All right, after more investigation, it looks like what’s happening is that our login form POST requires some Optanon cookies. I’m not seeing that the browser ever gets these cookies in any of the redirect responses—they just appear in a request, which makes me wonder whether some JS on the page isn’t injecting them. This wouldn’t be a problem if our session could pick them up during the redirect chain, but I was also finding that this chain wasn’t getting to this point (the API request) by itself—I needed to make the last GET request manually in order to supply the correct URL. Still working on it…
I’m using this script and I had to modify the sign in portion to get it to work. With a few changes I have my deployment script back up and running. My computer crashed so I can’t post code at the moment.
Hey folks, glad some of you have found other solutions. In our case, it is far preferable to be able to do the signing without running a headless browser, otherwise I would’ve gladly made that move—and I do recommend it if it works for you.

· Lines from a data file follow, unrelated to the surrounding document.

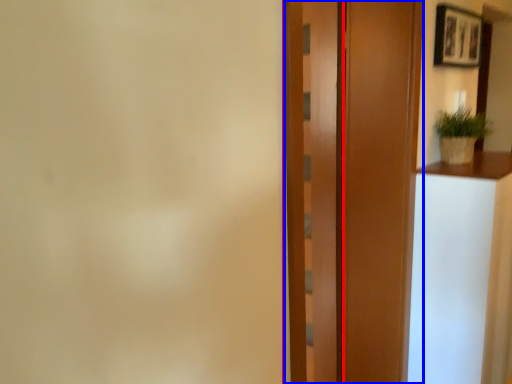
Question: Which of the following is the closest to the observer, barn door (highlighted by a red box) or door (highlighted by a blue box)?

Choices:
 (A) barn door
 (B) door

Answer: (B)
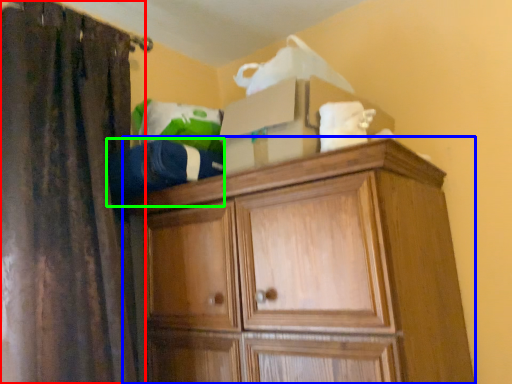
Question: Based on their relative distances, which object is farther from curtain (highlighted by a red box)? Choose from cupboard (highlighted by a blue box) and clothing (highlighted by a green box).

Choices:
 (A) cupboard
 (B) clothing

Answer: (A)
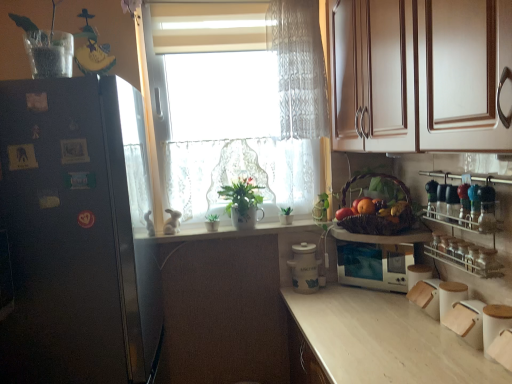
Question: Considering the relative sizes of green matte houseplant at center, the third houseplant when ordered from right to left, and clear glass spice rack at right in the image provided, is green matte houseplant at center, the third houseplant when ordered from right to left, smaller than clear glass spice rack at right?

Choices:
 (A) yes
 (B) no

Answer: (A)

Question: Are green matte houseplant at center, the 1th houseplant viewed from the left, and clear glass spice rack at right far apart?

Choices:
 (A) yes
 (B) no

Answer: (A)

Question: Does green matte houseplant at center, the 1th houseplant viewed from the left, have a lesser width compared to clear glass spice rack at right?

Choices:
 (A) no
 (B) yes

Answer: (B)

Question: Is green matte houseplant at center, the 1th houseplant viewed from the left, not inside clear glass spice rack at right?

Choices:
 (A) no
 (B) yes

Answer: (B)

Question: Is green matte houseplant at center, the 1th houseplant viewed from the left, aimed at clear glass spice rack at right?

Choices:
 (A) yes
 (B) no

Answer: (B)

Question: From a real-world perspective, is green matte houseplant at center, the third houseplant when ordered from right to left, located beneath clear glass spice rack at right?

Choices:
 (A) yes
 (B) no

Answer: (A)

Question: Is the depth of white glossy microwave at center, the first appliance positioned from the right, greater than that of white ceramic pots at center?

Choices:
 (A) yes
 (B) no

Answer: (B)

Question: Is the depth of white glossy microwave at center, positioned as the 2th appliance in left-to-right order, less than that of white ceramic pots at center?

Choices:
 (A) yes
 (B) no

Answer: (A)

Question: Is white glossy microwave at center, positioned as the 2th appliance in left-to-right order, thinner than white ceramic pots at center?

Choices:
 (A) no
 (B) yes

Answer: (A)

Question: Is white glossy microwave at center, positioned as the 2th appliance in left-to-right order, beside white ceramic pots at center?

Choices:
 (A) no
 (B) yes

Answer: (A)

Question: Is white glossy microwave at center, positioned as the 2th appliance in left-to-right order, outside white ceramic pots at center?

Choices:
 (A) no
 (B) yes

Answer: (B)

Question: Could black matte refrigerator at left be considered to be inside shiny red apple at right, the first fruit viewed from the left?

Choices:
 (A) no
 (B) yes

Answer: (A)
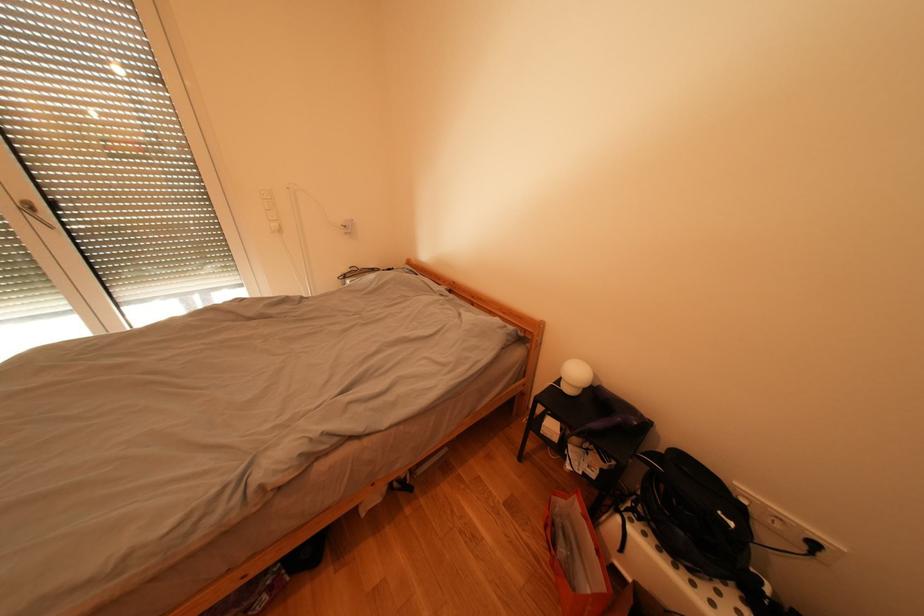
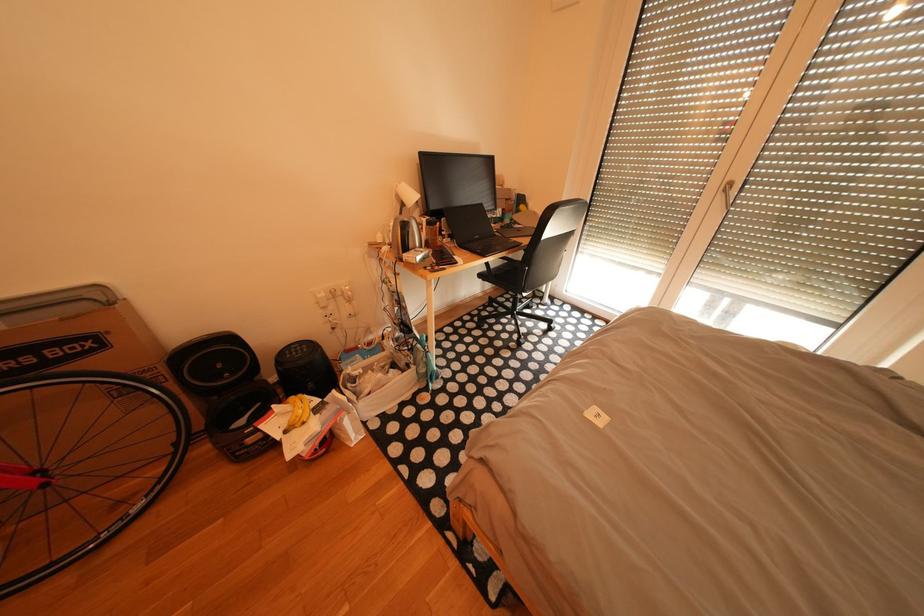
The images are taken continuously from a first-person perspective. In which direction is your viewpoint rotating?

The rotation direction of the camera is left-down.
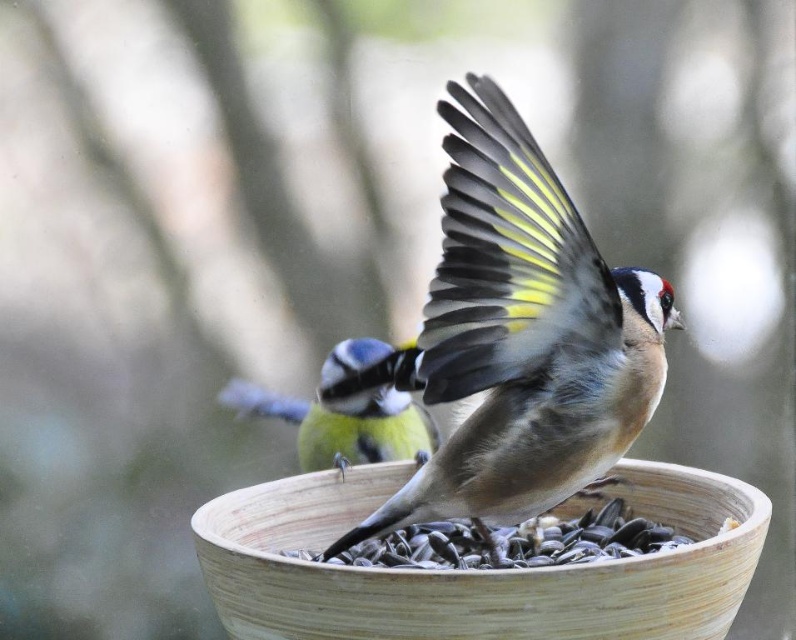
Is point (404, 634) in front of point (314, 406)?

Yes, point (404, 634) is closer to viewer.

Who is more forward, (246, 634) or (387, 422)?

Positioned in front is point (246, 634).

Find the location of a particular element. Image resolution: width=796 pixels, height=640 pixels. natural wood bowl at center is located at coordinates point(475,570).

Which is more to the right, brown matte seeds at center or blue-green feathered bird at center?

brown matte seeds at center

Which is in front, point (603, 552) or point (359, 445)?

Point (603, 552)

Find the location of `brown matte seeds at center`. brown matte seeds at center is located at coordinates (512, 541).

Can you confirm if brown speckled feathers at center is positioned to the left of blue-green feathered bird at center?

No, brown speckled feathers at center is not to the left of blue-green feathered bird at center.

Does brown speckled feathers at center have a greater width compared to blue-green feathered bird at center?

Correct, the width of brown speckled feathers at center exceeds that of blue-green feathered bird at center.

In order to click on brown speckled feathers at center in this screenshot , I will do `click(523, 337)`.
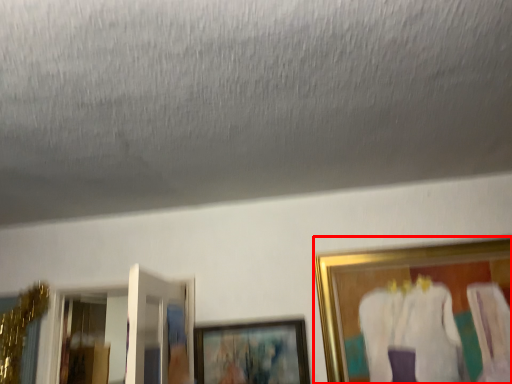
Question: From the image's perspective, what is the correct spatial positioning of picture frame (annotated by the red box) in reference to picture frame?

Choices:
 (A) above
 (B) below

Answer: (A)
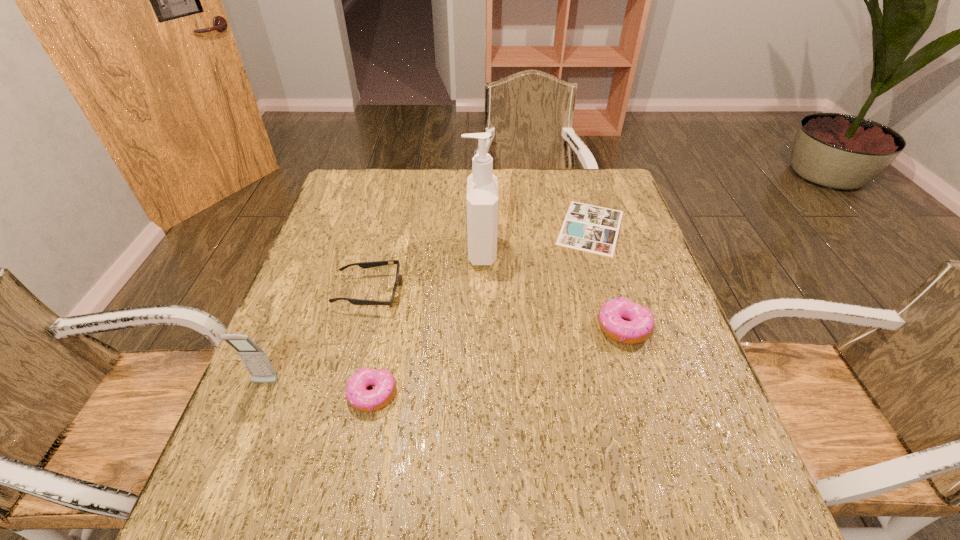
This screenshot has width=960, height=540. In order to click on vacant space located 0.090m on the front of the left doughnut in this screenshot , I will do `click(359, 462)`.

Locate an element on the screen. vacant area situated 0.180m on the back of the farther doughnut is located at coordinates (603, 258).

I want to click on vacant space located on the front label of the fourth object from left to right, so click(x=320, y=251).

Image resolution: width=960 pixels, height=540 pixels. In order to click on free space located 0.100m on the front label of the fourth object from left to right in this screenshot , I will do `click(428, 251)`.

Image resolution: width=960 pixels, height=540 pixels. What are the coordinates of `vacant space located 0.060m on the front label of the fourth object from left to right` in the screenshot? It's located at (443, 251).

The height and width of the screenshot is (540, 960). I want to click on free location located 0.120m on the front of the shortest object, so click(609, 290).

Identify the location of vacant point located 0.110m on the front-facing side of the cellular telephone. point(243,440).

Find the location of a particular element. The width and height of the screenshot is (960, 540). free spot located 0.130m on the front-facing side of the sunglasses is located at coordinates (453, 293).

Identify the location of object that is at the far edge. The width and height of the screenshot is (960, 540). (588, 228).

Locate an element on the screen. The height and width of the screenshot is (540, 960). cellular telephone that is at the left edge is located at coordinates (254, 358).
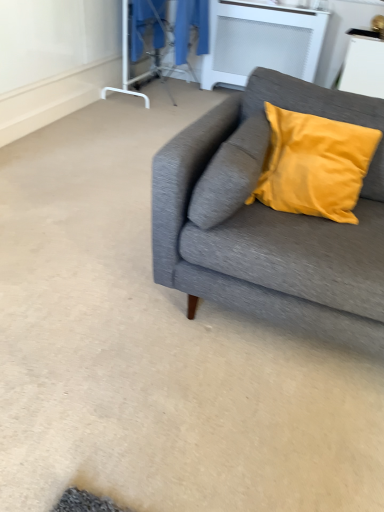
What are the coordinates of `free spot above white matte radiator at upper center, which is counted as the 1th table, starting from the left (from a real-world perspective)` in the screenshot? It's located at (265, 4).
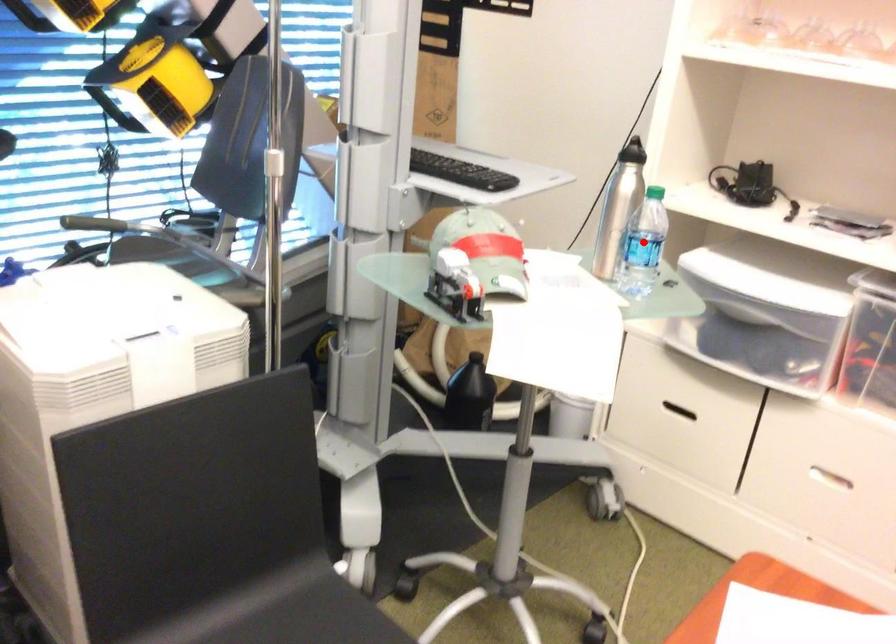
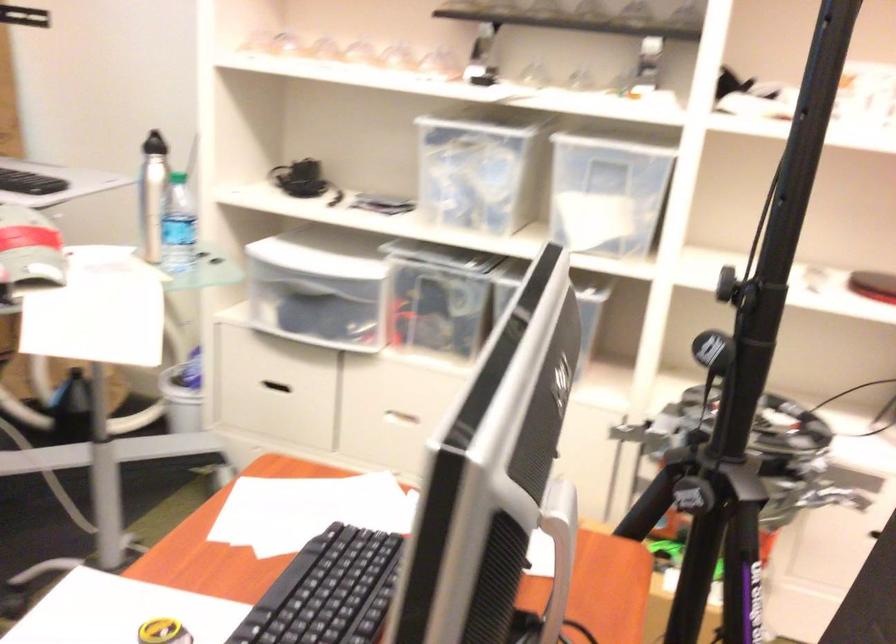
Question: I am providing you with two images of the same scene from different viewpoints. A red point is marked on the first image. At the location where the point appears in image 1, is it still visible in image 2?

Choices:
 (A) Yes
 (B) No

Answer: (A)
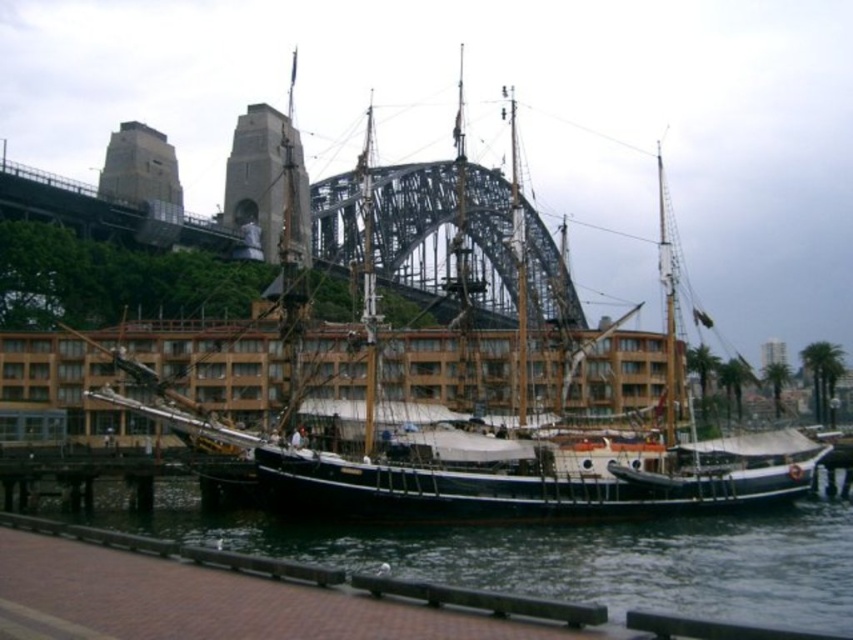
You are standing on the pier and want to board the wooden ship at center. The safety regulations state that you must be within 50 meters to board. Can you board the ship?

The wooden ship at center is 53.35 meters away from the viewer, which exceeds the 50 meters safety regulation distance. Therefore, you cannot board the ship.

You are a photographer standing on the pier and want to take a photo of the wooden ship at center and the black water at lower center. Which object will appear larger in your photo?

The wooden ship at center will appear larger in the photo because it is closer to the photographer than the black water at lower center.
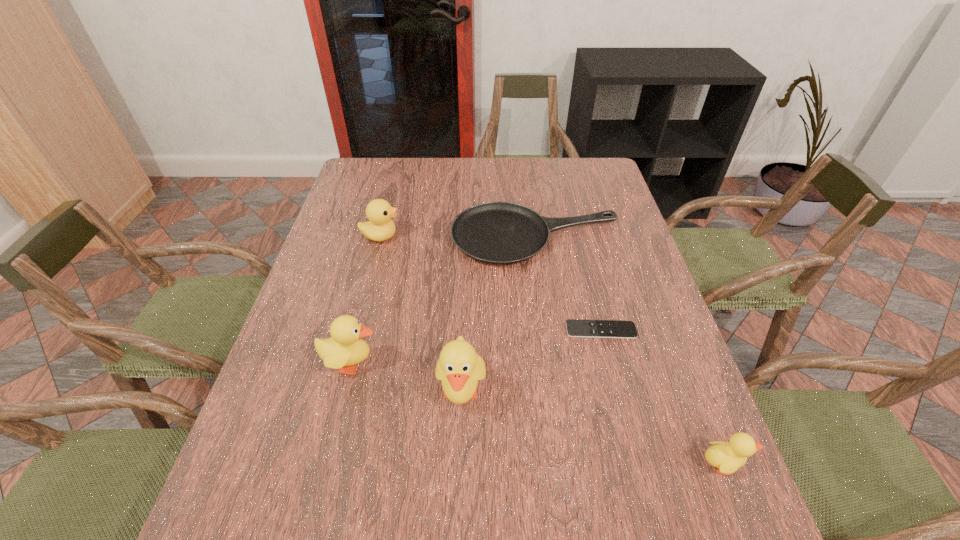
Locate an element on the screen. The height and width of the screenshot is (540, 960). free space located on the front-facing side of the second duckling from right to left is located at coordinates (459, 467).

Where is `free region located 0.250m on the face of the third tallest object`? The width and height of the screenshot is (960, 540). free region located 0.250m on the face of the third tallest object is located at coordinates [484, 236].

Locate an element on the screen. This screenshot has width=960, height=540. vacant area situated on the left of the fifth tallest object is located at coordinates (378, 237).

Where is `vacant space located on the front of the remote control`? The width and height of the screenshot is (960, 540). vacant space located on the front of the remote control is located at coordinates (625, 426).

Where is `object at the near edge`? The image size is (960, 540). object at the near edge is located at coordinates (727, 457).

The width and height of the screenshot is (960, 540). What are the coordinates of `duckling present at the left edge` in the screenshot? It's located at [345, 347].

Where is `duck that is at the left edge`? duck that is at the left edge is located at coordinates (380, 227).

The width and height of the screenshot is (960, 540). Identify the location of duckling situated at the right edge. (727, 457).

Find the location of a particular element. The height and width of the screenshot is (540, 960). frying pan at the right edge is located at coordinates (501, 233).

Locate an element on the screen. remote control at the right edge is located at coordinates (575, 328).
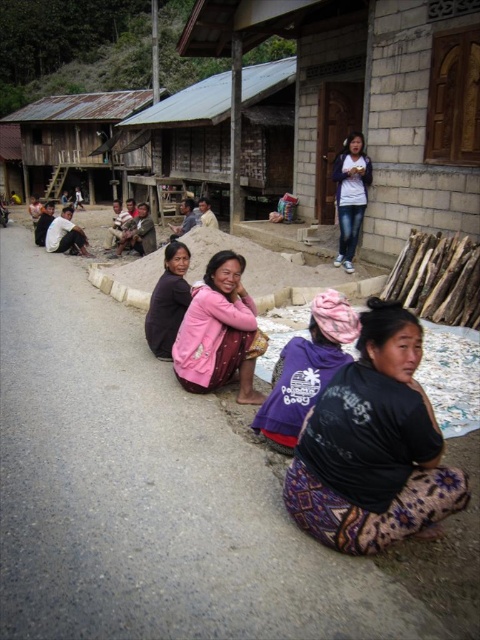
You are a tailor in the village and need to decide which material to use for a new dress. You have the jeans at upper center and the dark purple fabric at center. Which one has a larger size available?

The jeans at upper center is bigger than the dark purple fabric at center, so the jeans at upper center has a larger size available.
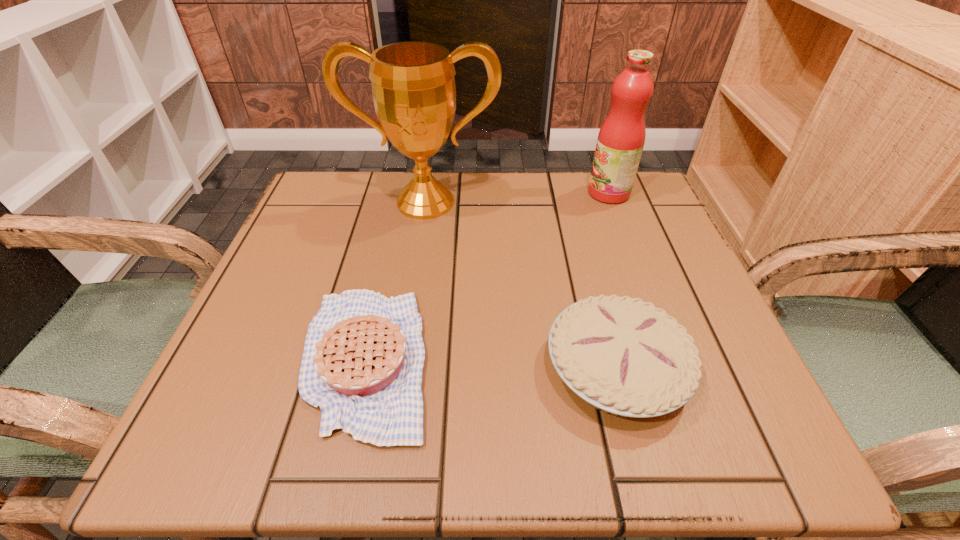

I did learn a little bit more about the cookie-based authentication. In order to get his Optanon cookie for the POST request, the page calls into a CDN at cookielaw.org, which fetches a dense, not-very-human-readable JS function. Running the function gets you some JSON which seems like it represents the cookie somehow, and this is then added to the headers in the following request. I had not quite connected every dot here yet, and there is the possibility that there’s some other security that ultimately will make this a dead end.
In order to get a SketchUp 2022-compatible release out quickly, we’re going to just sign manually for this round. Afterwards, we still have some ideas to look into for getting this to work, and I will of course update here if I have something.